_Stored items from a collection:_
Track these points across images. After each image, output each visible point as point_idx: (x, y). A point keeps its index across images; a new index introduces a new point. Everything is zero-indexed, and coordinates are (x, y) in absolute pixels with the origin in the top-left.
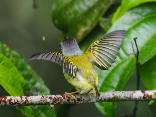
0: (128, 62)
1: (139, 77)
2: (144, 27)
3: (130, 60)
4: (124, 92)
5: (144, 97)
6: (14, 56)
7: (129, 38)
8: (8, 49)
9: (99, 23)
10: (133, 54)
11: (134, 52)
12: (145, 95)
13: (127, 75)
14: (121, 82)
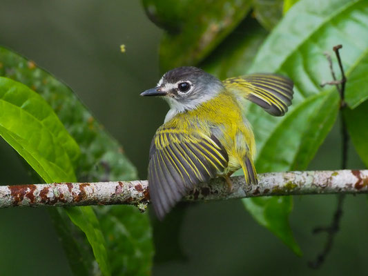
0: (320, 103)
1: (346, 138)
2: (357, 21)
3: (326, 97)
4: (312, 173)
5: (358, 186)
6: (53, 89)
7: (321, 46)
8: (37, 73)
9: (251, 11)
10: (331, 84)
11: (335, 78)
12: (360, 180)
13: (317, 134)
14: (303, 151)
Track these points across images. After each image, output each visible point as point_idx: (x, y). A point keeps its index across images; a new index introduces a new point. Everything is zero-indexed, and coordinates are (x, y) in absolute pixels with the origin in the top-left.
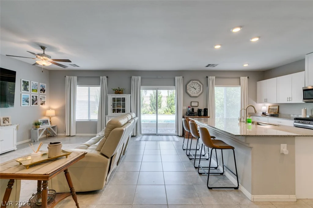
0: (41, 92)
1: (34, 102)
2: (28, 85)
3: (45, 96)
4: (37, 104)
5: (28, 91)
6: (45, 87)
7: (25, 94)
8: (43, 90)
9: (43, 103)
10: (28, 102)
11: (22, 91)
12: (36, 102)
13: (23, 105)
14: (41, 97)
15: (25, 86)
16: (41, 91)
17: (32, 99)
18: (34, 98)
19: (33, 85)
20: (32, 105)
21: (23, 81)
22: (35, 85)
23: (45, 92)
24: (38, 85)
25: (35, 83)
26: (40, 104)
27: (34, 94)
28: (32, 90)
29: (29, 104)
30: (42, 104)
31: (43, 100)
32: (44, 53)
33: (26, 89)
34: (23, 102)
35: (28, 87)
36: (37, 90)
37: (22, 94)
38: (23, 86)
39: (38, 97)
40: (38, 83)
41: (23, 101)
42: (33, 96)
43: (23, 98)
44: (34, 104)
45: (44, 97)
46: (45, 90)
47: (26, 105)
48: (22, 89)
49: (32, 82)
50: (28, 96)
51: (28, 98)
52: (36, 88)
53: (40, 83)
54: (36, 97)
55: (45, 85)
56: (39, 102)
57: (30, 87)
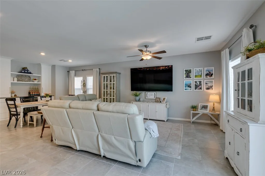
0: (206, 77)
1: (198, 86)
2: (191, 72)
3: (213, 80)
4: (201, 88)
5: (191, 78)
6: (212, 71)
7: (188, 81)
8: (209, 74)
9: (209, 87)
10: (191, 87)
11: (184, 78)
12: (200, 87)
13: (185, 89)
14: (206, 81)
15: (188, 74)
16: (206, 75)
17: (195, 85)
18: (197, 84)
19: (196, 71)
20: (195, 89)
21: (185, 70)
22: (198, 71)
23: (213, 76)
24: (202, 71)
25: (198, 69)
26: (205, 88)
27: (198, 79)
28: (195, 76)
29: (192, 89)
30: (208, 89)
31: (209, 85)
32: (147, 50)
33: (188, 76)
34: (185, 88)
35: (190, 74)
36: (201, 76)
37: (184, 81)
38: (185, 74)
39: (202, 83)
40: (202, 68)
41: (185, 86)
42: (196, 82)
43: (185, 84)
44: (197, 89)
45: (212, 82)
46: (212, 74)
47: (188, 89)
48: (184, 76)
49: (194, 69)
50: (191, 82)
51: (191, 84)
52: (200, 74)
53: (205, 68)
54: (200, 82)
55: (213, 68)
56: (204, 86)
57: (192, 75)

...

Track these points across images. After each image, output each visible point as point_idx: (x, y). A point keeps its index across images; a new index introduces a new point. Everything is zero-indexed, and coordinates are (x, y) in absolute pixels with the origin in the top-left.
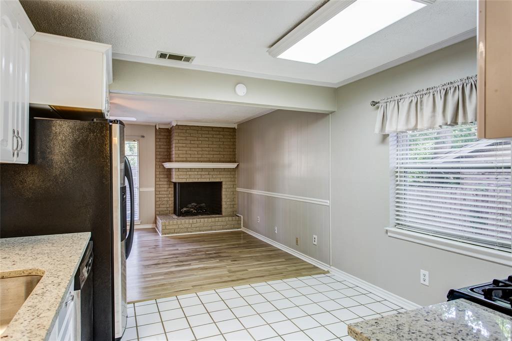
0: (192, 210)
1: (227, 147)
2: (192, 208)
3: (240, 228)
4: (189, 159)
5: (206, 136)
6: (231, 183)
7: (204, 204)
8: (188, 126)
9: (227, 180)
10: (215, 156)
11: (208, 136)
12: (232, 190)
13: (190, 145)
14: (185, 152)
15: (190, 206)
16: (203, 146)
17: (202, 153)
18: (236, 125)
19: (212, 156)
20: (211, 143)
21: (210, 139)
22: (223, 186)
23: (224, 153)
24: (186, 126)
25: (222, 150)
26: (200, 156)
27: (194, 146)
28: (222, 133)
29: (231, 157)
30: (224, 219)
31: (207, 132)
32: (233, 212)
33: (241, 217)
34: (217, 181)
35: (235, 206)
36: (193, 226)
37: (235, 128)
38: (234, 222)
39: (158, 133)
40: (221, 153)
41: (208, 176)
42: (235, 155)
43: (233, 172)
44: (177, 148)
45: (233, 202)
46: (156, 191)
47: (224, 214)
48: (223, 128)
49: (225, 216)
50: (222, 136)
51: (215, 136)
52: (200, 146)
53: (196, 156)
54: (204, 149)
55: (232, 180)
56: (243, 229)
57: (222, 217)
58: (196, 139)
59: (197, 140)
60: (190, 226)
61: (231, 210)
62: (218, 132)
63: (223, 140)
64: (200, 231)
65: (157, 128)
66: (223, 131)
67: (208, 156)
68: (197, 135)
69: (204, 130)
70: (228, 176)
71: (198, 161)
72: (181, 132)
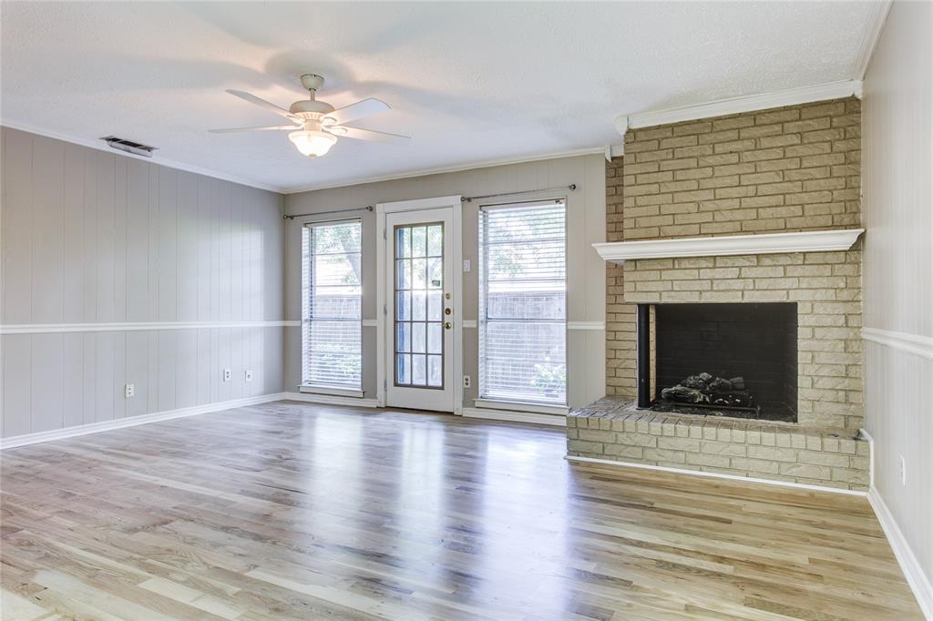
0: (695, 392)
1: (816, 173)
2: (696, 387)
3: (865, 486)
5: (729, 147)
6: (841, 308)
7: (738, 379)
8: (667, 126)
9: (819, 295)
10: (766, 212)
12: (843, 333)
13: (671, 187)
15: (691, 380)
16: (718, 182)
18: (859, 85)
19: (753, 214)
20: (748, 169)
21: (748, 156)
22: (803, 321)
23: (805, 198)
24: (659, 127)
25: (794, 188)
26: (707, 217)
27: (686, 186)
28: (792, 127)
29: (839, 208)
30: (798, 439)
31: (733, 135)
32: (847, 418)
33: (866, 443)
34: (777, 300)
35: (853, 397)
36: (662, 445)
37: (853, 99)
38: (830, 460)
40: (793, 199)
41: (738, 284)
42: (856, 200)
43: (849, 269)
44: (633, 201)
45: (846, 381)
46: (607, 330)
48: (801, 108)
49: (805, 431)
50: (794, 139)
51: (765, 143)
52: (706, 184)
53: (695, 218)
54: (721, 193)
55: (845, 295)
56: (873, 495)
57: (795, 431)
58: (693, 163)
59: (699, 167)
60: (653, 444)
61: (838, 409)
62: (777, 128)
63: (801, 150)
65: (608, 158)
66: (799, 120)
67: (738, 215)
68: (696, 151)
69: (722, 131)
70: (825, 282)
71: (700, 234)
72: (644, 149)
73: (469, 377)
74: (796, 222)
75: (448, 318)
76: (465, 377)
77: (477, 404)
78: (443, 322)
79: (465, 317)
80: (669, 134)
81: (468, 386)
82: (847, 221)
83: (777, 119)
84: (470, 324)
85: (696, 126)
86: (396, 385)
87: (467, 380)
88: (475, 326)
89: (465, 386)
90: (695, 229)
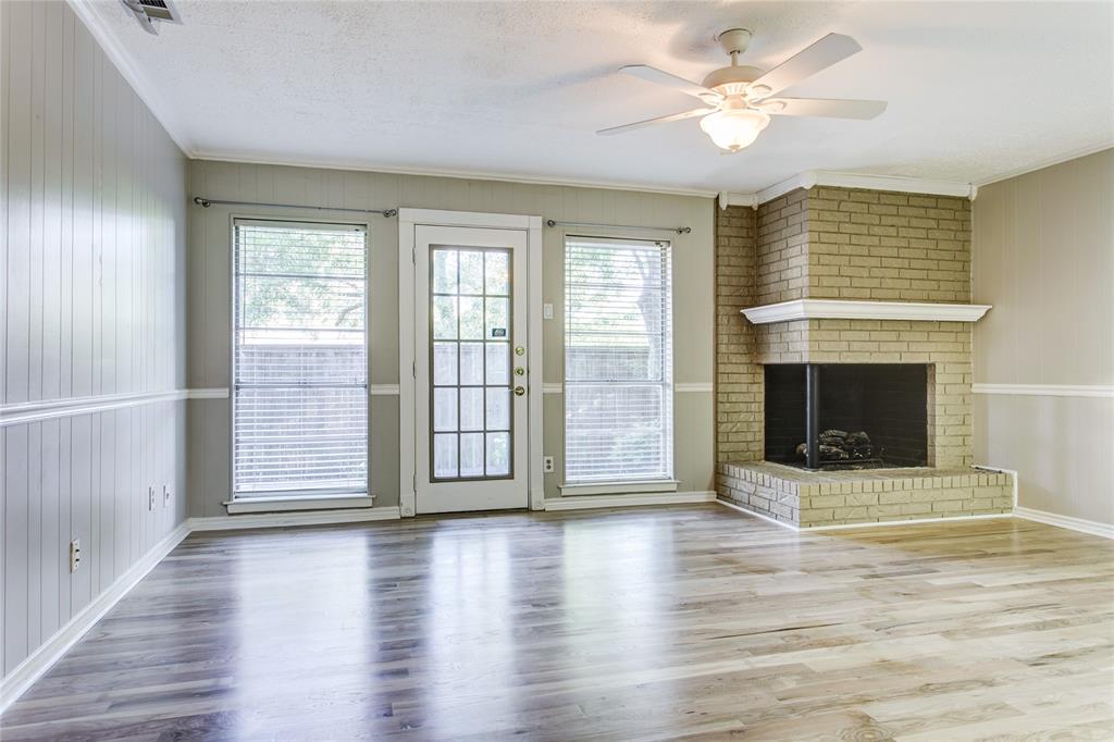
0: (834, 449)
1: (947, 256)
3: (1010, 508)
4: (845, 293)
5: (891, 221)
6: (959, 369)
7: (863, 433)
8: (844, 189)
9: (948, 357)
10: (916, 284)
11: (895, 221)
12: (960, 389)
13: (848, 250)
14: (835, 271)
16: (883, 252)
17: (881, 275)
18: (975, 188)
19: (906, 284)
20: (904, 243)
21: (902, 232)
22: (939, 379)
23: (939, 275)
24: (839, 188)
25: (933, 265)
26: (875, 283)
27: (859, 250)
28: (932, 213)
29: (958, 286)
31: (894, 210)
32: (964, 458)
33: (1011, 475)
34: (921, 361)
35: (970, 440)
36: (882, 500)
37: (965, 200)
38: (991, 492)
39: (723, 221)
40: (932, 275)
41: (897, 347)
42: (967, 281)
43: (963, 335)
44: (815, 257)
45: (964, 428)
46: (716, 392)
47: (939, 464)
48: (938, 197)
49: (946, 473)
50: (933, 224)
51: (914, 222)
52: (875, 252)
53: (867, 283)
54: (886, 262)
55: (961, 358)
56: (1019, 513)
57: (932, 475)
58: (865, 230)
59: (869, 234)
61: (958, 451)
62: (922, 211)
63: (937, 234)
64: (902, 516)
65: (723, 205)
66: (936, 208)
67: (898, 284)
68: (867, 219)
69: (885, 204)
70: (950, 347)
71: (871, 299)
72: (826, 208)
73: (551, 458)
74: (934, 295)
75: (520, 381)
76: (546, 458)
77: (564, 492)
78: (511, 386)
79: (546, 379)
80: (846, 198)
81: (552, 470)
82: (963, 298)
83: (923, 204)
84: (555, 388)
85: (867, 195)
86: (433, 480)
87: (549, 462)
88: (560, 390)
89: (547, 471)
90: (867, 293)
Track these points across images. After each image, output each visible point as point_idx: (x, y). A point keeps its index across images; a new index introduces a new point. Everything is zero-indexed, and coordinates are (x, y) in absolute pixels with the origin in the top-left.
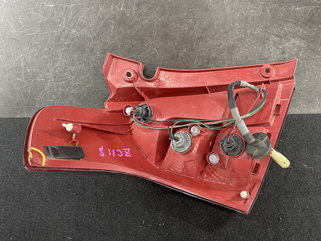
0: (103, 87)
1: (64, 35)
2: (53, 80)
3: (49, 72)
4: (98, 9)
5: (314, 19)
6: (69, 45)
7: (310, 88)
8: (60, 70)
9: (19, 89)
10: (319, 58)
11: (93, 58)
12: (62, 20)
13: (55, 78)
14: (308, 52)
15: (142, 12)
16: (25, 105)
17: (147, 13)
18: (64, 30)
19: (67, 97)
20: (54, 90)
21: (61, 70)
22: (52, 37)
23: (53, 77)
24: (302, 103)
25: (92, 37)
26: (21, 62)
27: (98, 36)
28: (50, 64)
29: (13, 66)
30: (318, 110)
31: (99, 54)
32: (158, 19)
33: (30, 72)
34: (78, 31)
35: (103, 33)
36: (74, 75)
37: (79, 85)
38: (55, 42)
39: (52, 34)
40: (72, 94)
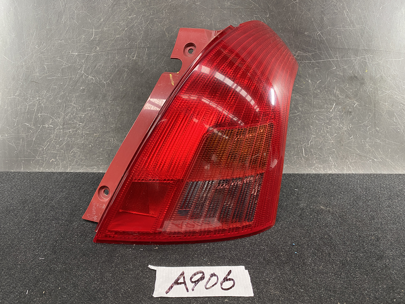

* * *

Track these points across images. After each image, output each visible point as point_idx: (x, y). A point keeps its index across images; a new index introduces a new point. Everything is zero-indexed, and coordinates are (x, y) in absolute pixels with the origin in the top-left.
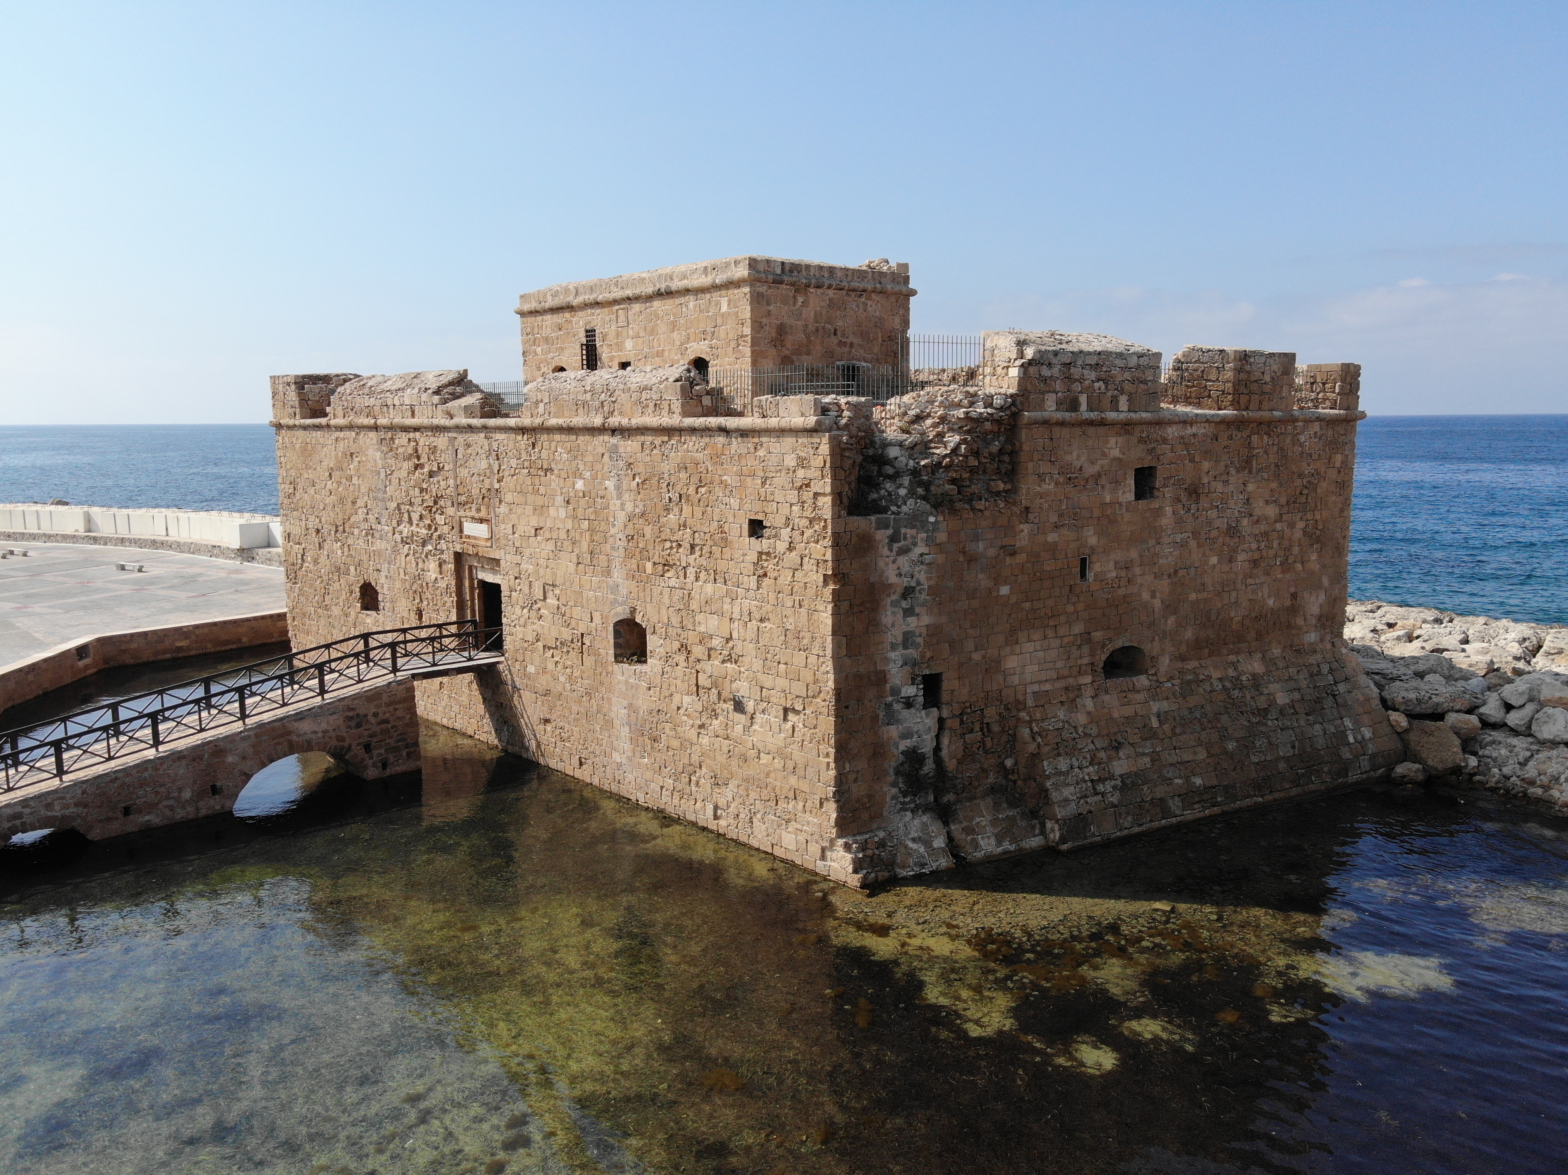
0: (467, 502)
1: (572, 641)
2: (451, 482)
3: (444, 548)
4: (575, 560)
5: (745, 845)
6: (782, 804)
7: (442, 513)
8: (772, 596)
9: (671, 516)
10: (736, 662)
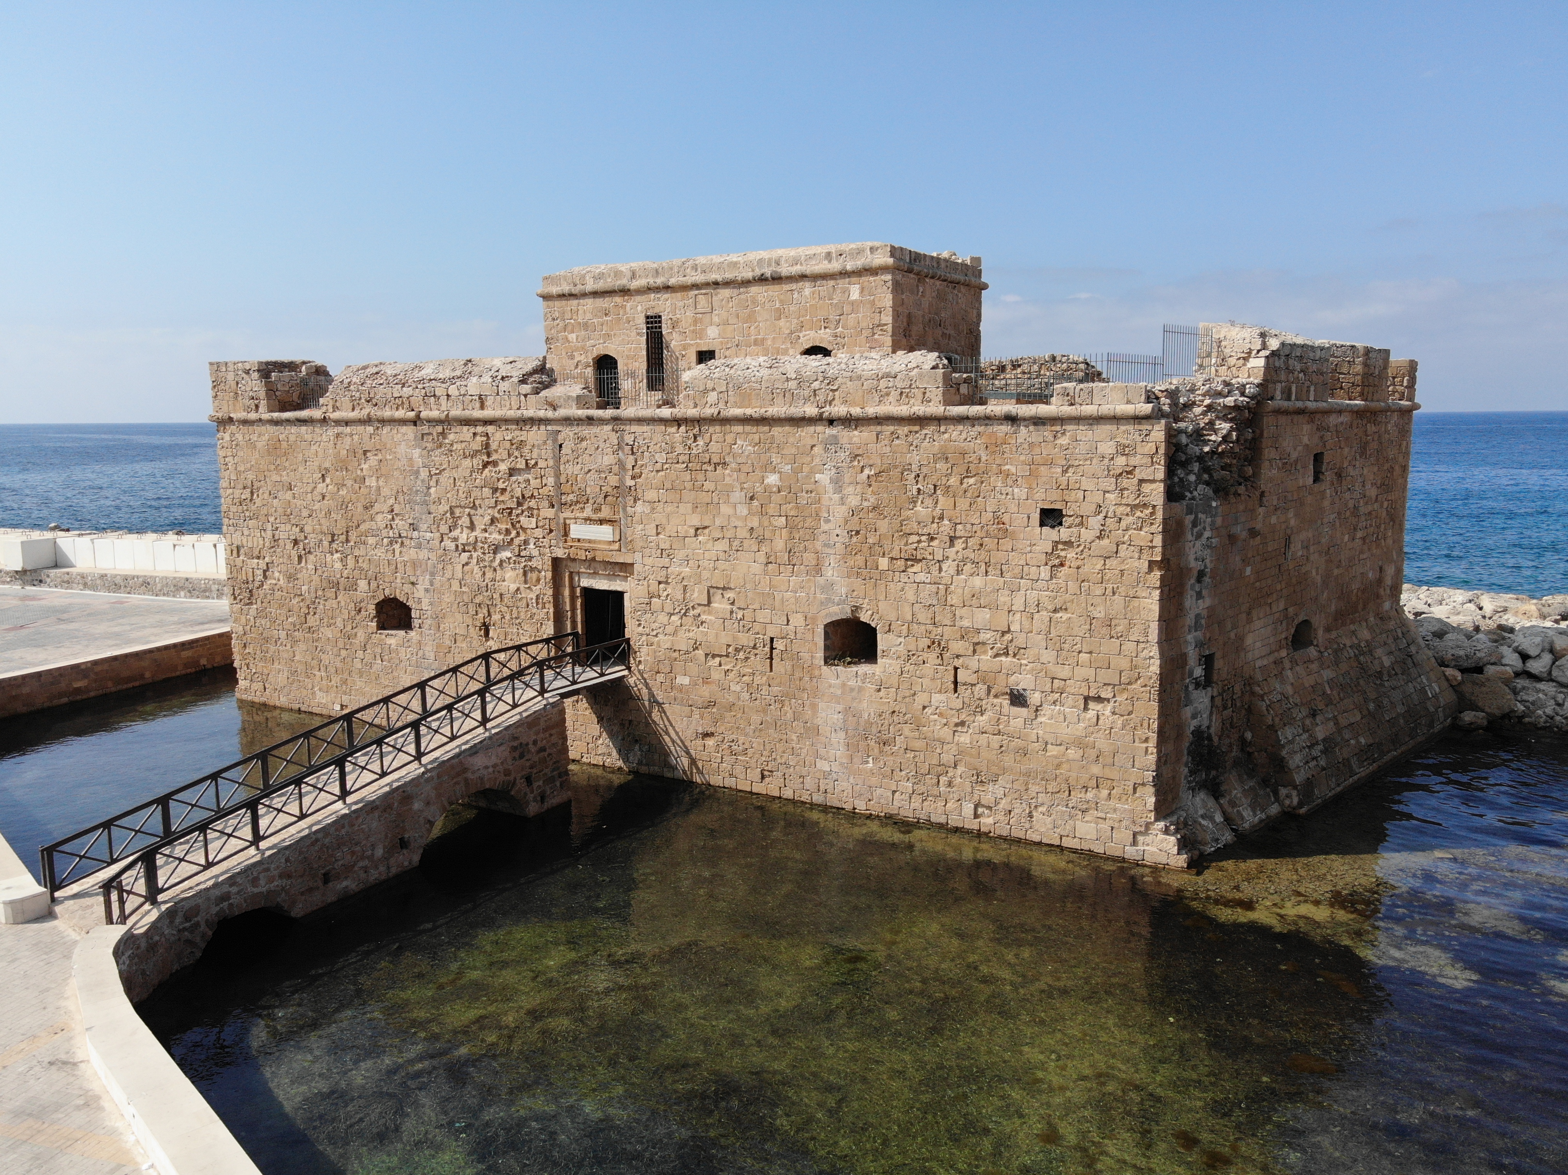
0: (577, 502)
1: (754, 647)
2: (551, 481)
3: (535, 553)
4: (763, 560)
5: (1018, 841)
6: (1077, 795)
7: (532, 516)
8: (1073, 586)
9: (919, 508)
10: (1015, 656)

_WORK REQUIRED:_ As listed above, the lines from the line with "20: (211, 143)" to the line with "71: (198, 161)" are to be echoed exactly, with both ends included and nothing added.

_RESPONSE BOX:_
20: (211, 143)
21: (210, 139)
22: (223, 186)
23: (224, 153)
24: (186, 126)
25: (222, 150)
26: (200, 156)
27: (194, 146)
28: (222, 133)
29: (231, 157)
30: (224, 219)
31: (207, 132)
32: (233, 212)
33: (241, 217)
34: (217, 181)
35: (235, 206)
36: (193, 226)
37: (235, 128)
38: (234, 222)
39: (158, 133)
40: (221, 153)
41: (208, 176)
42: (235, 155)
43: (233, 172)
44: (177, 148)
45: (233, 202)
46: (156, 191)
47: (224, 214)
48: (223, 128)
49: (225, 216)
50: (222, 136)
51: (215, 136)
52: (200, 146)
53: (196, 156)
54: (204, 149)
55: (232, 180)
56: (243, 229)
57: (222, 217)
58: (196, 139)
59: (197, 140)
60: (190, 226)
61: (231, 210)
62: (218, 132)
63: (223, 140)
64: (200, 231)
65: (157, 128)
66: (223, 131)
67: (208, 156)
68: (197, 135)
69: (204, 130)
70: (228, 176)
71: (198, 161)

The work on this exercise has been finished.